*TEXT BLOCK*.
==============================

In [106]:
import torch
import torch.nn as nn
import torch.nn.functional as F
import torch.utils.data as data
import lightning as L
import numpy as np

In [107]:
from model_dropout import Encoder
from utils import *

In [108]:
model = Encoder.load_from_checkpoint("/workspace/fairouz/logs/vggish_randne_openclip_mxbai_contraction_4_expansion2_dropout_modality_encoders/version_0/checkpoints/epoch=199-step=40000.ckpt")

In [109]:
model.device

device(type='cuda', index=0)

In [110]:
## Reading data
import json
tracks = json.load(open('fairouz_conf/fairouz/tracks_contextualized.json'))
track_ids = list(tracks.keys())

audio_embeddings = json.load(open('fairouz_conf/fairouz/embeddings/audio/song_audio_vggish_embeddings.json'))
graph_embeddings = json.load(open('fairouz_conf/fairouz/embeddings/graph/karate_club/song_nodes_RandNE_embedding.json'))
image_embeddings = json.load(open('fairouz_conf/fairouz/embeddings/image/album_covers_openclip_embeddings.json'))
text_embeddings = json.load(open('fairouz_conf/fairouz/embeddings/lyrics/song_lyrics_mxbai_embeddings.json'))

audio_embeddings_dict = transform_dict(audio_embeddings)
graph_embeddings_dict = transform_dict(graph_embeddings)
image_embeddings_dict = transform_dict(image_embeddings)
text_embeddings_dict = transform_dict(text_embeddings)

In [111]:
import faiss

In [112]:
load = json.load(open('fairouz_conf/fairouz/positives_negatives.json'))

In [113]:
embeddings = []
for track_id in track_ids:
    audio, graph, image, text = get_modality_embeddings(
        track_id,
        audio_embeddings_dict,
        image_embeddings_dict,
        text_embeddings_dict,
        graph_embeddings_dict,
    )
    embedding = model.predict_step(
        torch.tensor(audio).unsqueeze(0).to("cuda"),
        torch.tensor(image).unsqueeze(0).to("cuda"),
        torch.tensor(text).unsqueeze(0).to("cuda"),
        torch.tensor(graph).unsqueeze(0).to("cuda"),
    )
    embedding = embedding.numpy(force=True).squeeze()
    embeddings.append({"id": track_id, "embedding": embedding.tolist()})

==============================

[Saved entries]
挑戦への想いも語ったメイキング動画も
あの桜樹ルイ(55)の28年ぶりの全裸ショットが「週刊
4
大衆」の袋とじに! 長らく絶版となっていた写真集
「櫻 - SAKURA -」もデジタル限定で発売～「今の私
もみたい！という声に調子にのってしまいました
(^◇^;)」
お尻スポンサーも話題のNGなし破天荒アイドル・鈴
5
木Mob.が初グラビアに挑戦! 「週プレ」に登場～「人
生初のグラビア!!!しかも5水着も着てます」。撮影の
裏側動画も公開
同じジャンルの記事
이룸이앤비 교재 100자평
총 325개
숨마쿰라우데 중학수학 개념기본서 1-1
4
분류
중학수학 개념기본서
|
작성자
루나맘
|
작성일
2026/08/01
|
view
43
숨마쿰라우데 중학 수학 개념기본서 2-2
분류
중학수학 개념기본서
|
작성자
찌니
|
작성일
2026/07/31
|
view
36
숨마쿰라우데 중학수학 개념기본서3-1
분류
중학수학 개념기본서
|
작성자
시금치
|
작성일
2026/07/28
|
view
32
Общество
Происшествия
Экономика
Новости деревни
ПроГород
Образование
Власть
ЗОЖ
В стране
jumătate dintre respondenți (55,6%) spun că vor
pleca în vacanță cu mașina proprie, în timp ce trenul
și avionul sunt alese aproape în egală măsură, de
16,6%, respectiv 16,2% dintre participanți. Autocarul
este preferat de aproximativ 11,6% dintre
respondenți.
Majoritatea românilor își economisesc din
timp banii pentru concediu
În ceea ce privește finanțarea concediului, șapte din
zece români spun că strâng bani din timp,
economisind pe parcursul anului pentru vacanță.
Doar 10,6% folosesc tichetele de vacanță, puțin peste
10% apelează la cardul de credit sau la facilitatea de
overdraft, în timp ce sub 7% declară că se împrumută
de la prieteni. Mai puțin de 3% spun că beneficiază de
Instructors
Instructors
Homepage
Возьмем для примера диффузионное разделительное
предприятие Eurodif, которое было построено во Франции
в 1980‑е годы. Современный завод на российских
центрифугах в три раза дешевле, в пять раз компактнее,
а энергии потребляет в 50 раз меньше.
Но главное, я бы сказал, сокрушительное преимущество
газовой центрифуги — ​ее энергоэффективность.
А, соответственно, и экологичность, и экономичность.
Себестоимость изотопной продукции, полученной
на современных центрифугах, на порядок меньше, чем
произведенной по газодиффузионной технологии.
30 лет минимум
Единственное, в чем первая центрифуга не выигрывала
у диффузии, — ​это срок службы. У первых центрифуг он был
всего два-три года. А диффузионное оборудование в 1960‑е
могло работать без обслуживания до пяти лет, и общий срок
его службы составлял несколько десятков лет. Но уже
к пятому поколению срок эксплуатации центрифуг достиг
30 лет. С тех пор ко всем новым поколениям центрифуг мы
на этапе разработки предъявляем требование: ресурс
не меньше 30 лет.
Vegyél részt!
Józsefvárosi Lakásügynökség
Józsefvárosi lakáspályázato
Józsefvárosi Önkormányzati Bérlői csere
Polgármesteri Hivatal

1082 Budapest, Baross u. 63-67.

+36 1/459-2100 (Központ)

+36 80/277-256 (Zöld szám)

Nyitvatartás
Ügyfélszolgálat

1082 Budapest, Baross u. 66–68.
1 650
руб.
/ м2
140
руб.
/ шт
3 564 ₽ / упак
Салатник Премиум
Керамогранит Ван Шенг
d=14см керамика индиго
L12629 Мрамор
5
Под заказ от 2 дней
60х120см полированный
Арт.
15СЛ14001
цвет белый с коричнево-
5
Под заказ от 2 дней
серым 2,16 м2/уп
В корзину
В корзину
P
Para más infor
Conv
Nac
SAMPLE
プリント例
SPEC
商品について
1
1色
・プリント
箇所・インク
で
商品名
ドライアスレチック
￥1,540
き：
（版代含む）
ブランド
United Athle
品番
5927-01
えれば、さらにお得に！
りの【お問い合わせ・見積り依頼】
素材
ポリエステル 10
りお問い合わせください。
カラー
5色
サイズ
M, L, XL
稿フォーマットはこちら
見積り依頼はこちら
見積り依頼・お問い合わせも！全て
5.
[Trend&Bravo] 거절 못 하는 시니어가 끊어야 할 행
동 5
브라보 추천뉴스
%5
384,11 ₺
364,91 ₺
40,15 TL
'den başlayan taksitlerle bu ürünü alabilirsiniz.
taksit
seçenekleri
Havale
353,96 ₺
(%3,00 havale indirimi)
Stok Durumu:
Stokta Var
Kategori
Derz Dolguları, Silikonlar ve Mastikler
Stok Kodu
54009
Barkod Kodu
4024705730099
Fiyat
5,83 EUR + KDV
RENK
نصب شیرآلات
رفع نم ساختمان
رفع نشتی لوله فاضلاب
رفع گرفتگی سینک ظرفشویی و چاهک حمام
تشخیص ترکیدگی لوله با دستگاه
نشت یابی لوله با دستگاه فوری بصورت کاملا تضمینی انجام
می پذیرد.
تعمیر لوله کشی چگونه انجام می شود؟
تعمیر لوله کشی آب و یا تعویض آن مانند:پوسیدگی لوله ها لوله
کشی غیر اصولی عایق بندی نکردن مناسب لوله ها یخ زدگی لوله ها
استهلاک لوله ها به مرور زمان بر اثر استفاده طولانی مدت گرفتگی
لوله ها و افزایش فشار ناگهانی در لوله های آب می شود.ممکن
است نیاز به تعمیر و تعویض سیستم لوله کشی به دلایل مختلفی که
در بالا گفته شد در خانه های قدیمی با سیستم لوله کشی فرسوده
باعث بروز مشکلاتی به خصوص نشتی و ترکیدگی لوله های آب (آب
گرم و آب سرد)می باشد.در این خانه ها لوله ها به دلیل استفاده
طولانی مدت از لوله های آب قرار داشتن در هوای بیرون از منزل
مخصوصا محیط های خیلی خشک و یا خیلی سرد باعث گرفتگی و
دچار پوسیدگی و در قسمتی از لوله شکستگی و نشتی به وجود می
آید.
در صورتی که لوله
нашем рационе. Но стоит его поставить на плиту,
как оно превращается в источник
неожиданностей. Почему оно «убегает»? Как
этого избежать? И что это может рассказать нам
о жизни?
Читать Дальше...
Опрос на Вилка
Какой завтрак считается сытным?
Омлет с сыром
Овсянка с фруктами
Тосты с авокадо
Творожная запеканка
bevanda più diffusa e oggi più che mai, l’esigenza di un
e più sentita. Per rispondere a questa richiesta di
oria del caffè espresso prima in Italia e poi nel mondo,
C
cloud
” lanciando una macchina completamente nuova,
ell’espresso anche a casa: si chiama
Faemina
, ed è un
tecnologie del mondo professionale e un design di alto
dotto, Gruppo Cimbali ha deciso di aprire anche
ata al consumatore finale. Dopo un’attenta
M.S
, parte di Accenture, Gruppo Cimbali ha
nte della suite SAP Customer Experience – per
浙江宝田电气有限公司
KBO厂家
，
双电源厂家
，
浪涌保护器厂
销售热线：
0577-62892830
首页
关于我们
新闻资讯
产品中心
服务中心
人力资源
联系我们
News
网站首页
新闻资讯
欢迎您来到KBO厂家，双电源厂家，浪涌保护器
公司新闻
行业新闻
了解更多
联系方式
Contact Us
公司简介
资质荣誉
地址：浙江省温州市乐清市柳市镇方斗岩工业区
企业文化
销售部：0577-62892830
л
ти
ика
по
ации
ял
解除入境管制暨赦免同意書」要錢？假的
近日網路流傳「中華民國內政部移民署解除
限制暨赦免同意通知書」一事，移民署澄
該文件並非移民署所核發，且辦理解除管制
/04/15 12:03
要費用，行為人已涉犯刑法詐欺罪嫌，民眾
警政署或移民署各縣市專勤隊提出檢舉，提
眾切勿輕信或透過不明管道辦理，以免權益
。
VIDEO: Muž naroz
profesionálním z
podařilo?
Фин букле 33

==============================

Condense the notebook block that begins "## Reading data" into a short list that keeps its main facts. These records have no connection to the notebook.

*REPLY*.
- Imports json.
- Loads the tracks from fairouz_conf/fairouz/tracks_contextualized.json and stores their keys as track_ids.
- Loads four embedding files: song audio (VGGish), song graph nodes (RandNE), album covers (OpenCLIP) and song lyrics (mxbai).
- Converts each of the four with transform_dict into a dictionary.